Slight feeling of breaking the norm.

Yana Ross

Brefs entretiens avec des hommes hideux
© Sabina Boesch

What does pornography mean to you?

It is something that attracts and repulses you at the same time, hitting on your basic instincts and desires.


What is pornographic for you in Brief Interviews and in the writing of David Foster Wallace?

I name DFW writing “literary porn” and for this reason explore live sex on stage as a prologue for what is about to come through the language of actors. Wallace exposes the darkest corners of human psychie and delivers pleasure as we put together the complex puzzle of his thoughts and meanings. He seduces, manipulates and provokes in a similar consentual way, as a reader you can stop and put down the book any minute. As an audience, there is also clearly marked exist signs if this becomes too much.
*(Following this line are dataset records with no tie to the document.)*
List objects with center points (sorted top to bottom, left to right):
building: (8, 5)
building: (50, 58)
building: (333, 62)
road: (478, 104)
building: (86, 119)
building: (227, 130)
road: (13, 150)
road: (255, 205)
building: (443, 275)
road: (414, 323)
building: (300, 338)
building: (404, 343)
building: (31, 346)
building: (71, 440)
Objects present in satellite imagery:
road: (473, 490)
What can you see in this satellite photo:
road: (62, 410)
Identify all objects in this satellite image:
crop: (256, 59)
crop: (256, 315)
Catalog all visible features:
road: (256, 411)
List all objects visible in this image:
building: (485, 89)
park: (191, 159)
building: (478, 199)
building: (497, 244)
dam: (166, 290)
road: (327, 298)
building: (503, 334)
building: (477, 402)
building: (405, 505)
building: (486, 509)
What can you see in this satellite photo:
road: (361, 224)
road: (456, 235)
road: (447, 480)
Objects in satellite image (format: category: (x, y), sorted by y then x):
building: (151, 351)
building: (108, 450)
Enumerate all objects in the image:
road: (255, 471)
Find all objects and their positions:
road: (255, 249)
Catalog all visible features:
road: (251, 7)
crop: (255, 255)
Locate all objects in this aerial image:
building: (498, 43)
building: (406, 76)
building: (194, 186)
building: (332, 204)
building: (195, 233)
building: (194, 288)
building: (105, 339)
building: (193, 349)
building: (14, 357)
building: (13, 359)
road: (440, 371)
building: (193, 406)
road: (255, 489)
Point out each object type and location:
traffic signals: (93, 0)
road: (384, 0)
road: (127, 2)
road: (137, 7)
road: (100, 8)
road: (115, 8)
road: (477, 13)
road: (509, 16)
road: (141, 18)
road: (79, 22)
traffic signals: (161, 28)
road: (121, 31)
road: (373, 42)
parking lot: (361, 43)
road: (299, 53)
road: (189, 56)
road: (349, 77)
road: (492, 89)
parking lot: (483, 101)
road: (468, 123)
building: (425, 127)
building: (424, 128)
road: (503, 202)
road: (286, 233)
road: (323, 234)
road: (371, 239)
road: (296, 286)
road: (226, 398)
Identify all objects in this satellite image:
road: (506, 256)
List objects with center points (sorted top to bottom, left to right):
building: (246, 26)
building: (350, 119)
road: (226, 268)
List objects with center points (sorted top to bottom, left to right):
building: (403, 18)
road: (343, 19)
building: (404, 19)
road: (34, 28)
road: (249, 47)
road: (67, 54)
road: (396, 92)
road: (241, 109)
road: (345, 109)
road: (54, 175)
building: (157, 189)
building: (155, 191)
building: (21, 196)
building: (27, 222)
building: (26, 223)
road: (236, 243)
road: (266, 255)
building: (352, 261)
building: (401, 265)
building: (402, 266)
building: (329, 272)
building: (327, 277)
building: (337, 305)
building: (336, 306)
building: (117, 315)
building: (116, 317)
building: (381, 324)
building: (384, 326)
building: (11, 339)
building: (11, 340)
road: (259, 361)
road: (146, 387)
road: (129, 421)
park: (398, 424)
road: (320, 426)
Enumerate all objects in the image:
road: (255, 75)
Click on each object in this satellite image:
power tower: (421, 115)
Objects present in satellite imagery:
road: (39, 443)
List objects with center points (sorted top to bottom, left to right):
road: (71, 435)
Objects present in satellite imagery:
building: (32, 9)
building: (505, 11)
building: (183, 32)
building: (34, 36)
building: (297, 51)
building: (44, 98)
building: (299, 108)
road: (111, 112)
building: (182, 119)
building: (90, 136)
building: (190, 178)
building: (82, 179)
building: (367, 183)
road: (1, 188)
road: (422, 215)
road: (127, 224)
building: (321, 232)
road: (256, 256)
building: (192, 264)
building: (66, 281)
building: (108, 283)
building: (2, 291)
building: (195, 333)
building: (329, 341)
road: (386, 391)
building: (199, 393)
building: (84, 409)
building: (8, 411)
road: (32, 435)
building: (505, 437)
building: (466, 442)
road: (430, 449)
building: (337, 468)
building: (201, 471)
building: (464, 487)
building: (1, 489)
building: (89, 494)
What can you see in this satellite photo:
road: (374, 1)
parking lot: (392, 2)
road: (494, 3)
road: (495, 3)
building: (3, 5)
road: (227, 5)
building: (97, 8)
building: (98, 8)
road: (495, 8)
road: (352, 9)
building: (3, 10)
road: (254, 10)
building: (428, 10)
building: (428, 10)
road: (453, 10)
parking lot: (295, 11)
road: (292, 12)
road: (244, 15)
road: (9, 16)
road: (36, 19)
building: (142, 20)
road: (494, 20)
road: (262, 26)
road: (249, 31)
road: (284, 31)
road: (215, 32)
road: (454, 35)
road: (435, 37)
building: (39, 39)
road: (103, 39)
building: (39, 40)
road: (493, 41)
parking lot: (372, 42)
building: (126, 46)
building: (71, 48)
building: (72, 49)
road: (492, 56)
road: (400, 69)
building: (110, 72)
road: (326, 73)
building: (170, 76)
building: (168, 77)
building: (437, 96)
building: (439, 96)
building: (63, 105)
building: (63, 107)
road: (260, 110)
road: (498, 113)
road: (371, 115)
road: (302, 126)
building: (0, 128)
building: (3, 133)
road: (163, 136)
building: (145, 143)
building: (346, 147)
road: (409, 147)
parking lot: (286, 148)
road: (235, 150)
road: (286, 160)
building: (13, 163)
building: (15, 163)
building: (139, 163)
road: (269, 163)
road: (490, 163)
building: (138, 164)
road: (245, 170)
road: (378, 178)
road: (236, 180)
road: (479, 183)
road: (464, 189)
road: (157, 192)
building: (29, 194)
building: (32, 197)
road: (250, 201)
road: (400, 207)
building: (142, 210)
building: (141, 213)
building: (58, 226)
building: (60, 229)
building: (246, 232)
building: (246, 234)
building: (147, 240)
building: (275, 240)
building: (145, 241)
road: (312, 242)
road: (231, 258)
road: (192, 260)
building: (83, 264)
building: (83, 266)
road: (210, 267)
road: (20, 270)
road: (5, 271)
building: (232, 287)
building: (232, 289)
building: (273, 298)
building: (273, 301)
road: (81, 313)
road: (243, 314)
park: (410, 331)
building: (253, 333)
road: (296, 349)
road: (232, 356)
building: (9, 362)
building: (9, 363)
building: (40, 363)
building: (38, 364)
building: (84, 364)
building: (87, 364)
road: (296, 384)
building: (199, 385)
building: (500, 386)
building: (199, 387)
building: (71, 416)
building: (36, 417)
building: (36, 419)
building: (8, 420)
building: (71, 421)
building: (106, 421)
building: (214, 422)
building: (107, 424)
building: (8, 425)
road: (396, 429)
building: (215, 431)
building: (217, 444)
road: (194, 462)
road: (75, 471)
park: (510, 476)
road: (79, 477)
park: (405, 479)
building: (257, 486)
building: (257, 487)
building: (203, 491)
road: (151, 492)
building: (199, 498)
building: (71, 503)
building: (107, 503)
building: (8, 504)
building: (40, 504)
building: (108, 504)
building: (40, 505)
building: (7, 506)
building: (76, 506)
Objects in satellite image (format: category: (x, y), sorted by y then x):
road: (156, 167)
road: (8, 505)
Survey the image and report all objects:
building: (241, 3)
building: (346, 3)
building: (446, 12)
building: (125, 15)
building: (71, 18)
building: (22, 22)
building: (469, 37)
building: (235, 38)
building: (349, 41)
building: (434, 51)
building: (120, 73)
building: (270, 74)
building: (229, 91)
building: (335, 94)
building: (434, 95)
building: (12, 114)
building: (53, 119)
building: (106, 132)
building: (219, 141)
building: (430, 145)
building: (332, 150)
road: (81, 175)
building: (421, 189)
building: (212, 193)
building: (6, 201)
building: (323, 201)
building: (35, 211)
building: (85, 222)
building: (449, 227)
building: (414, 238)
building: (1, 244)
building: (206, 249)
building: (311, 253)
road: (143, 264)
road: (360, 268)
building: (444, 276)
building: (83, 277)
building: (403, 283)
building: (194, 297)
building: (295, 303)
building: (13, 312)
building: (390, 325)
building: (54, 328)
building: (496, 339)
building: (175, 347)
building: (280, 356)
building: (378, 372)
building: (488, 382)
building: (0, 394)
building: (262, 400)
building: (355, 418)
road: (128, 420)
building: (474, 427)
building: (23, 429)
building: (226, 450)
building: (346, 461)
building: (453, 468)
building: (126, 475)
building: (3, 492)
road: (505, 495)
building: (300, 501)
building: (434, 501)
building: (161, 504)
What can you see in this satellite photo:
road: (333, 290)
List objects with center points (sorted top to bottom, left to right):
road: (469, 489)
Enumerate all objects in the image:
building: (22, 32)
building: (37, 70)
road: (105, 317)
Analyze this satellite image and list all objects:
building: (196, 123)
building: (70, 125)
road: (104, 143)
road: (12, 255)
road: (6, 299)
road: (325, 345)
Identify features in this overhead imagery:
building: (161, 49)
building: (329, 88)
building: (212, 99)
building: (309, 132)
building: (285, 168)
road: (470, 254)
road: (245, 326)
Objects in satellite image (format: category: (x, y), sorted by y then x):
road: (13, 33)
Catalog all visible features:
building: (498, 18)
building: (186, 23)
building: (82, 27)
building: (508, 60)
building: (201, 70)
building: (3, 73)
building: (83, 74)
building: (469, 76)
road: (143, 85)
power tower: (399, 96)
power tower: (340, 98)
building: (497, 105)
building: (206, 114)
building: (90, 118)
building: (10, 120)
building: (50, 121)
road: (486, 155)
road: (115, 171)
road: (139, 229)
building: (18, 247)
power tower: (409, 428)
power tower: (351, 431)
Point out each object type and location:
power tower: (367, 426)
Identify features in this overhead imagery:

How do you get pornography into the theatre?

I think one has to consider artistic needs of individual work, there is no need in pornography in the theater, there is a process of creation which can use all and any elements of entertainment to open up a horizon and to learn something about oneself.


Can you describe a pornographic emotion?

Instant arrousal and excitement and slight feeling of breaking the norm.


As a spectator do you have any memories of pornographic emotions?

Sure, I find a conventional theater which often ends with catharsis- very pornographic, an audience gets a release of feelings for the price of the ticket. As a spectator you let go of critical thinking and go into a fantasy land in your head, Aristotelian theater is very pornographic! I prefer Brecht with his open policy of enjoyment and instruction but always learning and change. Not to lose your cool head, not to lose critical thinking, to always be alert and active as an audience— that’s the kind of theater I am interested in.